The projections come from MPI’s Transparency Lab, which provides unique insights into the styles, risks, and performance of traditionally opaque pensions and endowments.
Ivy League university endowments rebounded from their losses in FY2022, but their significant exposure to venture capital meant that every major endowment likely underperformed traditional 60/40 and 70/30 global equity/bond portfolios, according to projections from Markov Processes International, Inc. (“MPI”), a leading independent FinTech provider of software and services for analyzing investment performance and risk.

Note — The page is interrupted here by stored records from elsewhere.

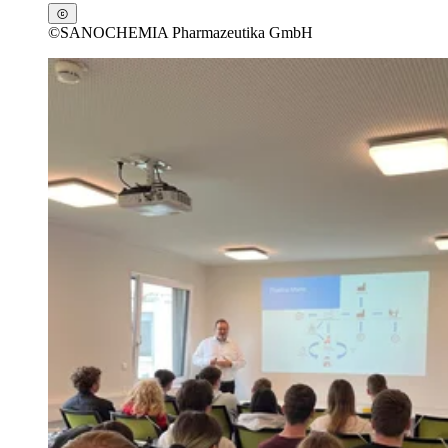
©
SANOCHEMIA Pharmazeutika GmbH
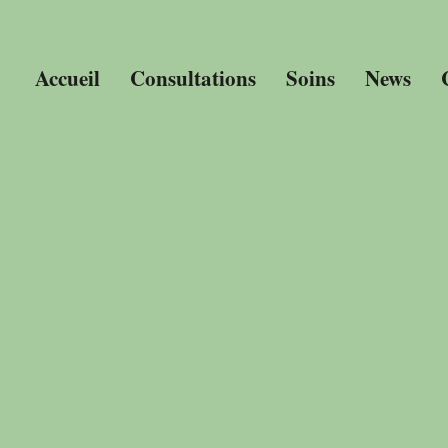
Accueil
Consultations
Soins
News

The projections come from MPI’s Transparency Lab, which tracks the performance of opaque pensions and endowments.
MPI Transparency Lab estimates that the University of Pennsylvania, Dartmouth University, Brown University and Columbia University endowments will have higher-than-average returns. Meanwhile, Harvard University and Princeton University are projected to be at the lower end of the Ivies.
“Large university endowments are notoriously opaque, providing little indication of what results to expect until they officially release their results, making it a regular autumn spectacle,” said Michael Markov, MPI’s co-founder and CEO. “But even then, after the annual returns are published, there’s little indication of both sources of returns and the risks that were taken to achieve them. We apply our most advanced techniques to publicly sourced data to shed light on this important segment.”
MPI utilizes proprietary technology and public data sources to peek, quantitatively, behind the curtain of a wide range of investments, providing information that is often impossible to obtain otherwise. With the Transparency Lab, all that data and analysis is contained in one place and publicly available, allowing investors, beneficiaries, regulators, researchers, journalists, and other stakeholders to garner unique insight into some of the largest and most opaque investors.
With the MPI Transparency Lab, registered users can view analytics and download “MPI-360” reports that help them uncover trends in asset exposures, explain drivers of both recent and historical results, obtain estimates of risks, drawdowns and efficiency, perform historical stress tests, and evaluate various hypothetical scenarios.
MPI uses its proprietary Dynamic Style Analysis (DSA) and public annual returns to reverse-engineer asset exposure dynamics of large investor portfolios. When endowments report only annual performance figures, a decade’s worth of performance is represented by only 10 data points. Traditional static and rolling-window methods of regression analysis struggle to find credible insights from such infrequent data. MPI’s DSA, however, is uniquely adapted to work with such limited data.